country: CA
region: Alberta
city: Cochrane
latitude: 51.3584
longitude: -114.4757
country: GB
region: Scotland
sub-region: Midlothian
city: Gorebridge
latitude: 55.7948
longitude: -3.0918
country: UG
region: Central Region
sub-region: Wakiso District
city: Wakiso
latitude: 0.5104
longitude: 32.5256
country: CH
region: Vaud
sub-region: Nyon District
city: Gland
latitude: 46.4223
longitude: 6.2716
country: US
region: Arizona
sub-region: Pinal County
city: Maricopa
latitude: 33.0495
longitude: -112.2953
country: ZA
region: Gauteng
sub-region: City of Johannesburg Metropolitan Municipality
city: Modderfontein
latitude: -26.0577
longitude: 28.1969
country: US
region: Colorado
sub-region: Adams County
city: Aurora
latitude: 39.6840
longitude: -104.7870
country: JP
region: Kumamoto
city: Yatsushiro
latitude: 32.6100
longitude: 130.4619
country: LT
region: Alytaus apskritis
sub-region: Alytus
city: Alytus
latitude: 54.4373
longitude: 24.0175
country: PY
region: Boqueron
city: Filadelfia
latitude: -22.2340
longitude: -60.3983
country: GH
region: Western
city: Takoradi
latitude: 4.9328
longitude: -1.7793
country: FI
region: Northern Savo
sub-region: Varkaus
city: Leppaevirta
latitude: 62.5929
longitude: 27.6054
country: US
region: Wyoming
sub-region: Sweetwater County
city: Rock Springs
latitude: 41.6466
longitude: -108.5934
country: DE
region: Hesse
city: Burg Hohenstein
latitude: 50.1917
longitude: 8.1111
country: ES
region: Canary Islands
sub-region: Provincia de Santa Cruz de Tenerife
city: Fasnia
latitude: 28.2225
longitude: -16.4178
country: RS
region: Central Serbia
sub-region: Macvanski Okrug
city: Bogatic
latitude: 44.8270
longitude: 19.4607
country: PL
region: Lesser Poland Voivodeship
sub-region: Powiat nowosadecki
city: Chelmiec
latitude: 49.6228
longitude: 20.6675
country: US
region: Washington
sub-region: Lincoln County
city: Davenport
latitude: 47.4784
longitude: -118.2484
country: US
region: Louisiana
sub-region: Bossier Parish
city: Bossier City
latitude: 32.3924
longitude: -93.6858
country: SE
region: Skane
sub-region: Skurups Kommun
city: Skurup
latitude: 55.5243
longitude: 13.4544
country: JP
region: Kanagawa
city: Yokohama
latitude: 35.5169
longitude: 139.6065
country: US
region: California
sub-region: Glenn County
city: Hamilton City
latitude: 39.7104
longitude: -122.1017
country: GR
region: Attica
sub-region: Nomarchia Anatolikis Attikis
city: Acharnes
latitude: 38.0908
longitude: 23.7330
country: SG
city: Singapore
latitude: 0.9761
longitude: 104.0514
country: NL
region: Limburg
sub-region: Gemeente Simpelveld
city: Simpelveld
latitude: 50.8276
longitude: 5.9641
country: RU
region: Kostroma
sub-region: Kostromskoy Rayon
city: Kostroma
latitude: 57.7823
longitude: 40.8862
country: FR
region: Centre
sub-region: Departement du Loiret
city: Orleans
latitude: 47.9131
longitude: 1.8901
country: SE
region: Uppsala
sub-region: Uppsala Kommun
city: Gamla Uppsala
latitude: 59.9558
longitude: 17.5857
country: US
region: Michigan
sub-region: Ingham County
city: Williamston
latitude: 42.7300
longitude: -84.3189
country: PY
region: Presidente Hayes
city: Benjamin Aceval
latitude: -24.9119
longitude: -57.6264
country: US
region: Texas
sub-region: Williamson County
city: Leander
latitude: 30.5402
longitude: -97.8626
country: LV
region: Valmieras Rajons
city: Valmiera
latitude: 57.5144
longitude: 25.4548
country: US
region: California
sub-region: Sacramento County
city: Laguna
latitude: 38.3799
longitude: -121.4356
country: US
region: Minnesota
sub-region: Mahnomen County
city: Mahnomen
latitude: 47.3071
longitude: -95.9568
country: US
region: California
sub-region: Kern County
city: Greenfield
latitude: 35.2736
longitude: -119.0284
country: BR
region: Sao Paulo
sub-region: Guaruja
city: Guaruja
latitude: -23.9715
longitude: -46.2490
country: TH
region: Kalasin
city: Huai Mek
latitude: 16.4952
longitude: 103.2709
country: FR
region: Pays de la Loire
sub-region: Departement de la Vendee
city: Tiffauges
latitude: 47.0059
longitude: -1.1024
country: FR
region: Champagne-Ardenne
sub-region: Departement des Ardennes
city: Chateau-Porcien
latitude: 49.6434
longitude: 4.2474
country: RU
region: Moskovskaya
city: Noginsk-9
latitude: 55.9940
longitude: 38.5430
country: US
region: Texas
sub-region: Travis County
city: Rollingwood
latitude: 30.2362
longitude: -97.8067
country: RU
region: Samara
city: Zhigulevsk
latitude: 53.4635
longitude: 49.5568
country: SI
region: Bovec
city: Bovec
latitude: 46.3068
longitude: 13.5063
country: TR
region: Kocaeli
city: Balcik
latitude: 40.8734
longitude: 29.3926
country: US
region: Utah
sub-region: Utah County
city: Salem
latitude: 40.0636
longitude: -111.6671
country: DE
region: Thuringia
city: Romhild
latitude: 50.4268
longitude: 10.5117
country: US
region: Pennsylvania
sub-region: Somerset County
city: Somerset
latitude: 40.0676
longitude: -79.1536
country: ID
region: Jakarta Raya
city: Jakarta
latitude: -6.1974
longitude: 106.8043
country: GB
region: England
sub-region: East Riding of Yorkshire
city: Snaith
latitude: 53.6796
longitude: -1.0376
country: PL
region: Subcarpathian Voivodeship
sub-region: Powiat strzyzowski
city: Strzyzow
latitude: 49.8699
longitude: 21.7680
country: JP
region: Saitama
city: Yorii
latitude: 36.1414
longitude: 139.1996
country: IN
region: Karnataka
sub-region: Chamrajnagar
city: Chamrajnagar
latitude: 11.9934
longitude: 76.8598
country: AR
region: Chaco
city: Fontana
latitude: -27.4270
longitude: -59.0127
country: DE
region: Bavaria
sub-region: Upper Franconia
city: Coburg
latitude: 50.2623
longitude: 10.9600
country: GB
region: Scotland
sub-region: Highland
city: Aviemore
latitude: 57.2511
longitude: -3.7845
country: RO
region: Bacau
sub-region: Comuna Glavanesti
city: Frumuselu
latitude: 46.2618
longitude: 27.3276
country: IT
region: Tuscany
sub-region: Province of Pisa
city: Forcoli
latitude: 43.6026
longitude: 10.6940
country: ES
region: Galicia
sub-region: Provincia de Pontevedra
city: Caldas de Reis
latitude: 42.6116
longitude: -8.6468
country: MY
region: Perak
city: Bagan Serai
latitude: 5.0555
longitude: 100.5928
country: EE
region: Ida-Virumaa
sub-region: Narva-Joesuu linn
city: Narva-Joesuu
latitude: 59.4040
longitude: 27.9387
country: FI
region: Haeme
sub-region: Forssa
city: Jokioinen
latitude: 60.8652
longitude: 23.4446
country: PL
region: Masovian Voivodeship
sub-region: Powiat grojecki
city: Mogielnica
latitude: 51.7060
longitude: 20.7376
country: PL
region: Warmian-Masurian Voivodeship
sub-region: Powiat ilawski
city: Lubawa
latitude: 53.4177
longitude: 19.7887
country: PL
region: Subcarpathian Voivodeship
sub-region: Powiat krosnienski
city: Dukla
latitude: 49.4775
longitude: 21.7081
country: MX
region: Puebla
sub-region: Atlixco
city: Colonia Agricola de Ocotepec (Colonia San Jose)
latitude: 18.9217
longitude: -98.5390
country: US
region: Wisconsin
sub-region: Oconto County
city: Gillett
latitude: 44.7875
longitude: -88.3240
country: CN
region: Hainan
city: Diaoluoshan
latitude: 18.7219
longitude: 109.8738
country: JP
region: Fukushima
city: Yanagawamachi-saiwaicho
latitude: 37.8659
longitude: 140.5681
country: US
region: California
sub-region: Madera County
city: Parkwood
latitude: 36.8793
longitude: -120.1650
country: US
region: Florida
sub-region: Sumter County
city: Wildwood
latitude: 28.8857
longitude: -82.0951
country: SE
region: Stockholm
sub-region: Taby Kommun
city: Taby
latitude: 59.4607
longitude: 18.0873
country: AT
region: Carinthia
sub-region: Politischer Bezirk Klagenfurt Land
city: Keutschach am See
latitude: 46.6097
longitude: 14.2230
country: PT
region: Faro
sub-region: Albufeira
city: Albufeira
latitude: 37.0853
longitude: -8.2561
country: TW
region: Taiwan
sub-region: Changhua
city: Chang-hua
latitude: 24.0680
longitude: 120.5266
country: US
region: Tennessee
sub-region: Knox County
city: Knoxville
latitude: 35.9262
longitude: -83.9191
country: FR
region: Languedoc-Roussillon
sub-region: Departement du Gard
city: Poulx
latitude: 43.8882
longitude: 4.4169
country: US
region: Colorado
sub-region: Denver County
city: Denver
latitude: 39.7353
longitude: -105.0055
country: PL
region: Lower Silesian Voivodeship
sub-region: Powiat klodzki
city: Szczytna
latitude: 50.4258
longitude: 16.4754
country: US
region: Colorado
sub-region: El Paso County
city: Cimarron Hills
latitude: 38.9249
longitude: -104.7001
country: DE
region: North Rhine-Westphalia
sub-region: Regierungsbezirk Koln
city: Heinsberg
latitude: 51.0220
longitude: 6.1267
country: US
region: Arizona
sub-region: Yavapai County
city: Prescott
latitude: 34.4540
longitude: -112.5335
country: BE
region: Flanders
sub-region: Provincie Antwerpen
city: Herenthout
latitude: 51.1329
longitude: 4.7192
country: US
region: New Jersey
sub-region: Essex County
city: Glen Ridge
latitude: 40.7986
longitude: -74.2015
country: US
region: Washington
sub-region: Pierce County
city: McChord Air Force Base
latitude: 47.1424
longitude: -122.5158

=-=-=

▸ **SHORT TASK**:
Duplicate the stretch of lines from the one containing "city: Herenthout" through the end of the records, including both ends.

▸ **COMPLETE OUTPUT**:
city: Herenthout
latitude: 51.1329
longitude: 4.7192
country: US
region: New Jersey
sub-region: Essex County
city: Glen Ridge
latitude: 40.7986
longitude: -74.2015
country: US
region: Washington
sub-region: Pierce County
city: McChord Air Force Base
latitude: 47.1424
longitude: -122.5158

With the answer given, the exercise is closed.